National Weather Service United States Department of Commerce

Proposal Title: Linear Inverse Modeling for Coupled Analysis and Forecasting in the Unified Forecast System

 

Principal Investigator: Gregory J. Hakim (U Washington)

 

Co-Investigators:

Matthew Newman (NOAA/OAR/ESRL and CIRES/CU)

Stephen G. Penny (NOAA/OAR/ESRL and CIRES/CU)

Chris Snyder (NCAR)

 

ABSTRACT:

Progress on coupled data assimilation (CDA) is limited by the computational burden to conduct experiments. Here we propose a framework for rapidly prototyping novel techniques for this problem using emulators of the forecast model for coupled DA in the Unified Forecast System (UFS). Specifically, we propose to use established methods for linear inverse models (LIMs) in novel CDA experiments with three objectives: (1) constructing coupled atmosphere-ocean LIMs for week 3-4 forecasts; (2) developing a prototype framework for current and future development of CDA in the UFS, and (3) improving upon current week 3-4 forecasts with research results developed in objectives (1) and (2). The computational economy of this approach facilitates a range of experiments with LIMs calibrated on different sources applied to large samples of independent forecasts. We propose to develop LIMs from three sources, two from global forecast models and one from observational products. Four sets of CDA experiments will use these LIMs as the forecast models connecting the assimilation of observational data projected onto the LIM basis. By exploring a range of LIM configurations (variables and time averaging), we will identify the CDA approach that has the highest forecast skill during the target period. Furthermore, the LIM basis will allow us to diagnose the source of forecast skill, so we will be able to identify the strongly and weakly coupled modes of variability that have the highest skill.
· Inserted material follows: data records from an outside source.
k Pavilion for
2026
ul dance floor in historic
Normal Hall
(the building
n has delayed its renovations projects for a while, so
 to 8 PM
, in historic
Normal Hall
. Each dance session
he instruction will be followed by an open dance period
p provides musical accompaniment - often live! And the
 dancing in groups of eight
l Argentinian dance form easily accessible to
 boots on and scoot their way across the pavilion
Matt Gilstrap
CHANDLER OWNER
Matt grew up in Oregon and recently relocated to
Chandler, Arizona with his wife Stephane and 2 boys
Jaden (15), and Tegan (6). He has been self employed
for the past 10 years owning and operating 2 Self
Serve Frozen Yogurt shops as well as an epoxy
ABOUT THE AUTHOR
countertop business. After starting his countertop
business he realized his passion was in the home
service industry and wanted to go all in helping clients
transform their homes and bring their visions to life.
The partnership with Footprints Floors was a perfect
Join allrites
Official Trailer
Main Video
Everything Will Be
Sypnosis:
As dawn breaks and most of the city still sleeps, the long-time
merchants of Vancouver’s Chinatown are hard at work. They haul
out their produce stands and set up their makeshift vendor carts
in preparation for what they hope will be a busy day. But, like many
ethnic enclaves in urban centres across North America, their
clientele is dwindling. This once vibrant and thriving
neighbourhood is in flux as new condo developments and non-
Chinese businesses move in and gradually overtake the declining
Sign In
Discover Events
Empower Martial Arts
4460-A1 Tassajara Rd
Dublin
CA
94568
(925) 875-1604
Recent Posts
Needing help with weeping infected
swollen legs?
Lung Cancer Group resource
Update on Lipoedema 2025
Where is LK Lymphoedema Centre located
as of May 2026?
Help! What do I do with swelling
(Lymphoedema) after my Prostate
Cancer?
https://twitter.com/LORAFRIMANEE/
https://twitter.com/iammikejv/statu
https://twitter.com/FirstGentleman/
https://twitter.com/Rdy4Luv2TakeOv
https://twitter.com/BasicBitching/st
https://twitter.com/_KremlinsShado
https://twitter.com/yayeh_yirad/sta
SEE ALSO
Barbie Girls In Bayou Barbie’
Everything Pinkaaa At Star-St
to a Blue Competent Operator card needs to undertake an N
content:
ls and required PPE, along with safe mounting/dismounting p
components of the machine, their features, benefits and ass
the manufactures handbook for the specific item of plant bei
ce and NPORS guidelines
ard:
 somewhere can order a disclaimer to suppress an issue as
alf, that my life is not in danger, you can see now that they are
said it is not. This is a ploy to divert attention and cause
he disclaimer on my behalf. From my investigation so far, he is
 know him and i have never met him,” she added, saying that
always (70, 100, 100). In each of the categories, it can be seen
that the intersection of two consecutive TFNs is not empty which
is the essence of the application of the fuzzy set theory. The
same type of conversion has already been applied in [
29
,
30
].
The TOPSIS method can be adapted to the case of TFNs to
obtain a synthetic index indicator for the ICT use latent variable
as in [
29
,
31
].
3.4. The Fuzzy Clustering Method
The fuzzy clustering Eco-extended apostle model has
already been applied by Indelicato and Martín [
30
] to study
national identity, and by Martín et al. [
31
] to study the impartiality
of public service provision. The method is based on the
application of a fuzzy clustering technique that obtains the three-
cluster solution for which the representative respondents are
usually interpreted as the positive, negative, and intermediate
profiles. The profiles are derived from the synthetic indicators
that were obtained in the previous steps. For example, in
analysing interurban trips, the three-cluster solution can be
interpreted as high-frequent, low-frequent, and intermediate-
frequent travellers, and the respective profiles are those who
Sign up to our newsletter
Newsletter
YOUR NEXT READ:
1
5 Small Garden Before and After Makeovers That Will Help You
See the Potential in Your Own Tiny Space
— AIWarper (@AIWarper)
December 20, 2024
The result will be a flexible tool that will likely have more predictive skill at S2S timescales than the parent model, be computationally efficient, allow rapid prototyping of new CDA approaches in the UFS, and identify new directions for cost-efficient future investment in CDA with the parent model. The approaches developed here will likely also be applicable to forecasting for seasonal and longer timescales. Moreover, the results may also provide new scientific insight into predictable coupled modes of variability on S2S timescales.